The fight for police accountability in Indianapolis continues. Answer Indiana (Act Now to Stop War and End Racism) has filed a formal complaint with the Indiana Public Access Counselor over the Indianapolis Metropolitan Police Department’s removal of public access to department photos in response to our public records requests.
Answer Indiana has submitted several public records requests to IMPD in 2019 seeking the names, job titles, rank, dates of employment, and other public information regarding its officers.Our requests have not concerned undercover police work. In the same way that our local schools provide a list of teachers that educate our children, including their names, job titles, contact information—and, typically, their official school portraits—we believe that the public has a right to know who the police officers are who patrol our communities.
We reached out to IMPD staff photographer David Dickens via email on Saturday, April 13 to inquire as to whether photographs located on the website www.IMPDPhotography.com, a website registered to IMPD, were public records that could be used by our organization. We did not receive a clear answer.
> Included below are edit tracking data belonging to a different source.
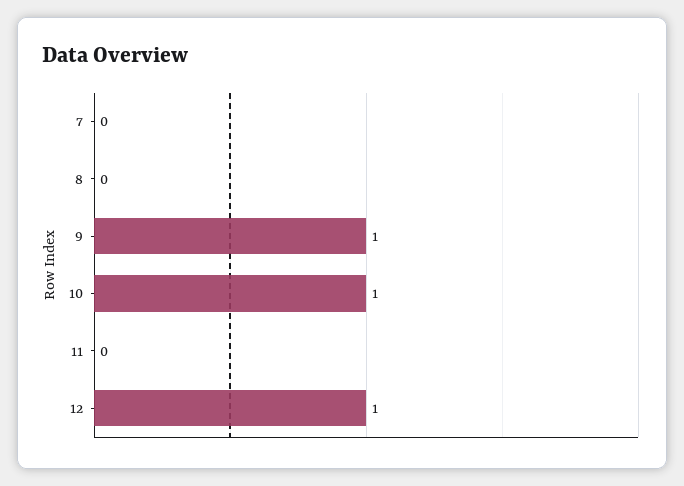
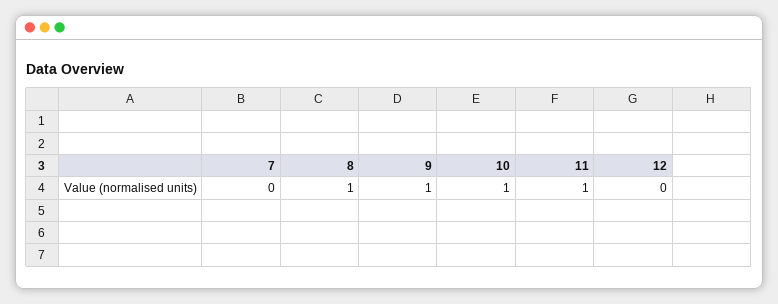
  {
    "7": 0,
-   "8": 0,
+   "8": 1,
    "9": 1,
    "10": 1,
-   "11": 0,
+   "11": 1,
-   "12": 1
+   "12": 0
  }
On Sunday, we submitted a public records request to the department requesting officers’ photographs as would be used on department-issued identification. On April 16, we received word from IMPD that our request was denied, with the reason that those photographs were a part of the personnel file that can be withheld from public records requests. This does not mean that these photographs are confidential, merely that the department can legally choose not to disclose them.
In response to this denial, we submitted a further public records request on April 16 for the department to provide “photographs of individual sworn officers receiving their badge, certificate of achievement, or other similar gesture of recognition at recruit class graduations,” and indicated that such photographs had already been publicly available at IMPDPhotography.com.
On the morning of April 18, Answer Indiana discovered that all police galleries on IMPDPhotography.com—including the formerly public ones referenced in our request from two days prior—were password-locked and inaccessible to the public. In effect, the police responded to our public records request by decreasing transparency.
In our work last year, we showed that IMPD officers demonstrate a pattern of clearly racist enforcement of panhandling laws in the city’s financial district. Alongside other local community organizations, such as IMPD Transparency, we fight for heightened transparency and community-led accountability to shine a light on these abuses of power and to organize for a society where police oppression of working-class, Black, and Latinx communities is ended.